Michael Schmuki


Session

10-06
09:30
30min
qgis-js in the Wild: Project Updates and a National Hazard Warning Cockpit in the Browser
Michael Schmuki

qgis-js brings the QGIS core rendering engine to the browser via WebAssembly — no server-side map rendering required. Since its initial release, the project has matured significantly: all qgis-js patches have been upstreamed into QGIS core, and wasm32-emscripten is now an officially supported build target. This means new qgis-js versions can be built directly alongside QGIS releases, with CI ensuring ongoing compatibility.

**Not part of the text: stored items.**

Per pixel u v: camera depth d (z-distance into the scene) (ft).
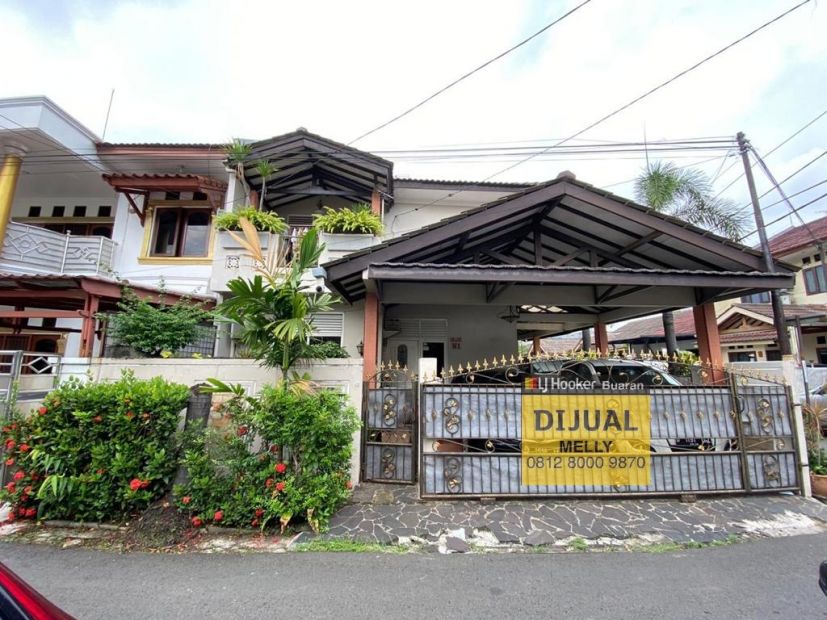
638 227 21.01
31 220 36.50
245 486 12.89
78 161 31.86
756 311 45.85
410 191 35.99
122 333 20.65
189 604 8.93
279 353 15.69
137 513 13.26
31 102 28.78
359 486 16.42
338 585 9.84
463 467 15.26
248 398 13.98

In this talk, we will cover the recent project developments — what has changed, what new capabilities are available, and where the remaining challenges lie — before diving into a real-world application: a browser-based cockpit built for the Swiss Federal Office for the Environment (BAFU) as part of their modular warning system SAM. The application supports early warning decisions for spontaneous landslides and debris flows by presenting complex model results — precipitation thresholds, exceedance probabilities, and time series — as interactive, QGIS-styled maps and diagrams directly in the browser. What started as a QGIS desktop prototype with project macros and attribute form plots is now a highly interactive web application powered by qgis-js, accessible to warning officers without any software installation.

We will share the architectural decisions behind the application, the lessons learned integrating qgis-js into a production web app, and our outlook for the project's future.